The Neuer Zollhof Complex is made up of 3 office buildings created by Frank Gehry that turned the waterfront into an amazing harbor that is now called the Media Harbour. These buildings became so popular, that this enticed many other commissions for other architects including Fumihiko Maki and Murphy. The 3 building,s making up Neuer Zollhof, were so popular they have landed a place in history as a spot on the board of the German Edition of Monopoly!

The Chiat/Day Complex In Venice, CA

The Chiat/Day Complex In Venice, CA

In 1991, Gehry built the Chiat/Day Complex for an advertising agency for their West Coast Branch. Due to its interesting shape, it is popularly known as the Binocular Building. The building sits on top 3 levels of underground parking garages that can hold up to 300 cars Entry to the parking areas is through the centrally located binoculars.

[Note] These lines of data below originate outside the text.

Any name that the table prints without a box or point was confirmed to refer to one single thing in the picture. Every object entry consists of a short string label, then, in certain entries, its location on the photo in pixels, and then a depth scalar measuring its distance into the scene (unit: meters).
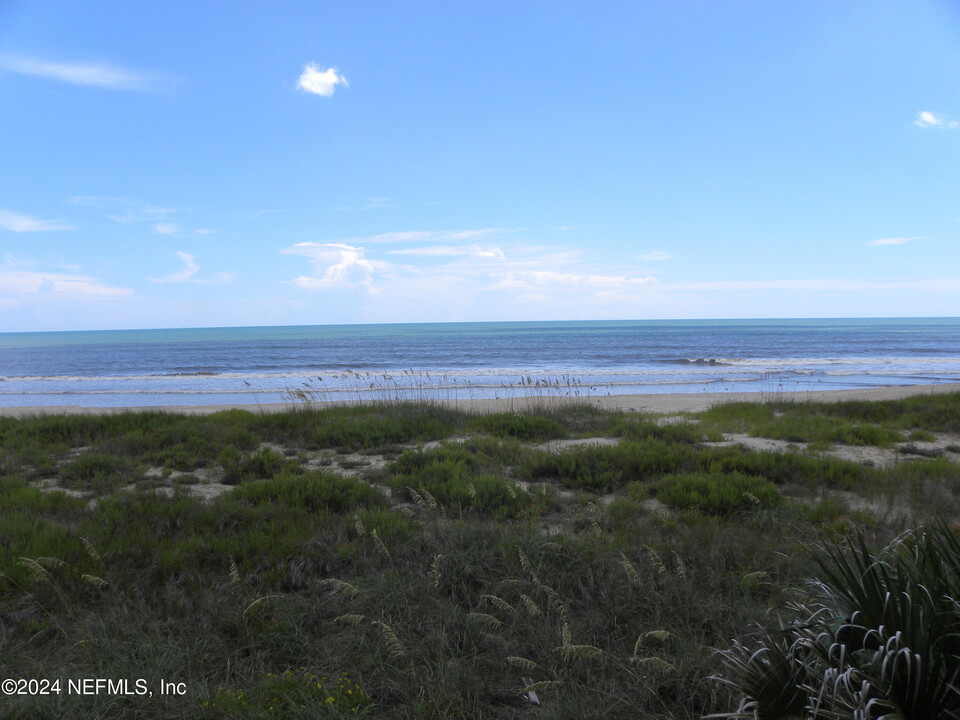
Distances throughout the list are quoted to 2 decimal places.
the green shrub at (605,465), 6.89
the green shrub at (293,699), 2.85
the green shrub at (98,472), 6.64
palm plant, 2.23
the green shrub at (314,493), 5.83
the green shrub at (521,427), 9.84
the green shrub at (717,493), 5.81
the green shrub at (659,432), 9.20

The binoculars also have space for private conferences and research which all connect to the main conference room. There are also 2 rooms that following the shapes of the binoculars and the ceilings are covered with Gehry’s signature snake shape. These rooms were originally designed to serve as retreats. This complex was created in collaboration with Claes Oldenburg and Coosje van Bruggen. The building was designed like a ship’s prow and there are 3 tree trunks that flank a sculpture. The main entrance to the building has three elements that complement the surrounding neighboring areas. This complex has become home to 500 Google employees since 2011.